Making sense of 'self-describe' option in a race/ethnicity question

Hi there, I work for a non-profit and we sometimes gather demographic data to understand who is showing up in programs and whether certain groups experience programs in different ways.

When we ask community members about their race/ethnicity, we include the following categories including a ‘prefer to self-describe’ option.

How do you describe your racial or ethnic group? Check all that apply:

  • Arab or Middle Eastern
  • Black
  • East Asian
  • Hispanic or Latinx
  • South Asian
  • Southeast Asian
  • West Asian
  • White
  • Do you prefer to self-identify?

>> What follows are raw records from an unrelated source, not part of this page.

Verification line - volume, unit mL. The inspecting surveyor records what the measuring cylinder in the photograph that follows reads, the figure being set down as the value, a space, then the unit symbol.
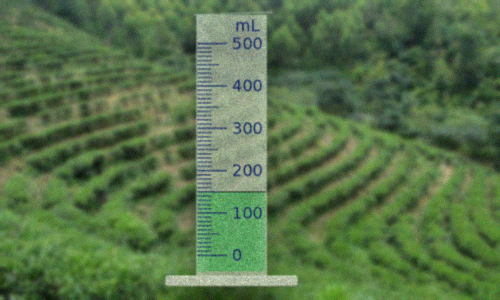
150 mL
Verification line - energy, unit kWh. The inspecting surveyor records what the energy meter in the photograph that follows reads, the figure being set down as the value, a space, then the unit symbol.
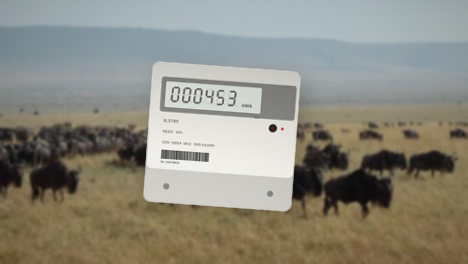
453 kWh
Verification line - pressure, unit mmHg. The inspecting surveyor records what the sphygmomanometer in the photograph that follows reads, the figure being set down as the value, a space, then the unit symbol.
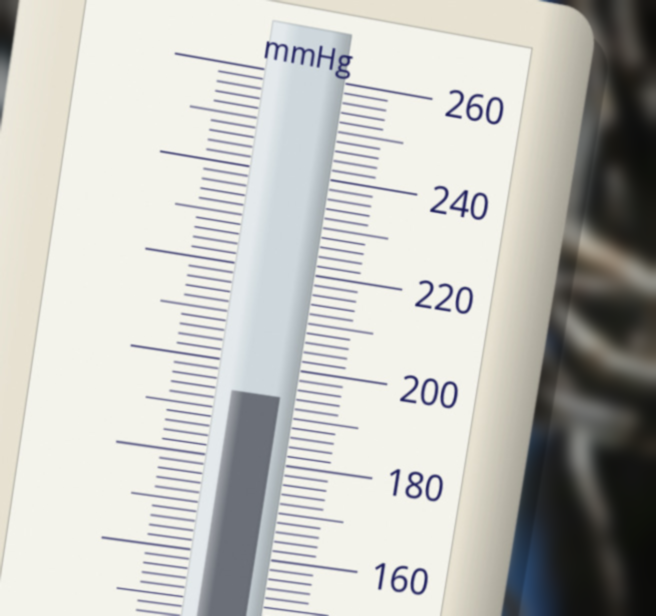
194 mmHg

If so, how would you describe yourself? _________________________
  • Prefer not to answer

If the sample of certain races/ethnicities is very small (and we have little confidence in its generalizability), we combine categories to explore the experiences of Racialized, Indigenous and White participants.

The problem: sometimes respondents self-identify in ways that make it impossible to know if they are racialized, Indigenous, or white (e.g. if they state they are South African or Canadian).

Does anyone have a suggestion for overcoming this challenge?

We contemplated asking a follow-up question: Do you identify as a person of colour/a racialized person (e.g., someone who is a race other than white or who is multiracial/mixed race)?

  • Yes
  • No
  • Prefer not to answer

Where I get stuck is that sometimes respondents identify as a race/ethnicity that I would assume is racialized but they don’t identify as such and I’m left feeling unsure whether to consider them racialized or not.

I’d LOVE to hear your thoughts!


Thanks for sharing this challenge! I’m really interested in how you all have chosen to combine categories in those instances.

I’m wondering if you could keep those who prefer to self-identify as a separate category, since it seems like they don’t want to be grouped in the way offered by the question already. And/or I think you could modify the follow-up question to be something more explicit about why you’re asking, like "when we only have a few responses in some identity groups, we combine the above responses into Racialized, Indigenous, and white (maybe offering definitions of these?) to better understand who our programs are reaching. Do you identify with any of those categories?

  • Indigenous
  • Racialized
  • White
  • None of these options"

I’m curious to hear how others respond too!

1 Like

Great discussion on a huge and very common issue @melyule :grinning:

I think along the same lines as what @adellemcd was outlining.

For me, the driver of how we ask the question and what categories we use always comes down to what specific question we’re trying to answer. What are we actually trying to measure? And then choose categories and response options that will maximize our understanding of that.

It sounds like you’re collecting this data to disaggregate program feedback data in order to see if certain groups of people are experiencing your program in similar ways. (Is that right?) Given that and the reality that you have small numbers in many groups,

I’d consider collecting data using three separate binary questions. As mentioned above, you’ll need a brief sentence or two explaining why you’re asking. The use of three separate questions means you’re not aggregating folks into categories they don’t want to be in as well as getting more accurate and larger sample sizes since the details you’re interested in are not mutually exclusive.

Q1: Do you consider yourself racialized? Y/N;
Q2: Are you Indigenous (Or a variation depending on what aspect of Indigeneity you’re trying to capture - identity, tribal enrollment, etc);
Q3: Do you consider yourself white or white and at least one other race? Y/N

Keep us updated with your decisions, I’d love to hear.


Thanks, @adellemcd and @Heather for your thoughts on this topic.

Heather, you are SO right- I should have specified how I hope to use the data because otherwise, what’s the point?

Your hunch is correct, I use the race/ethnicity data (and often gender, age, and other demographic data) to disaggregate program outcomes or organizational impacts to see if different groups experience different outcomes due to their participation. This helps program staff with their program design, outreach, and equity and inclusion efforts.

For that purpose, I like your two suggestions:1) being clear about why we’re asking, and 2) using those three, closed-ended questions that will get us the information we need.

In some cases, the partner organizations I support with evaluation tool design may want to include other questions to ask whether participants identify as a specific race/ethnicity they see in larger numbers in their program, but that feels easy enough.

Thanks again for your thoughts! I’ll reflect some more and let you know what we choose in the end and how it goes :slight_smile:


I love the triple-binary response option that was proposed. While it isn’t quite right for most of my needs, I wanted to share so many thanks for Adelle’s, so-obvious-I-missed it reply!

I’m moving my org away from a completely open-ended comment box for race/ethnicity (very much not comfortable putting people in boxes when they share challenging answers like nationalities) and the write-in responses will be tallied as “identified differently” (or something like that) and shared in an appendix or other summary method.

I am also interested in hearing how the binary format (and other options) works for Melissa’s and other’s teams!
Cheers, Chris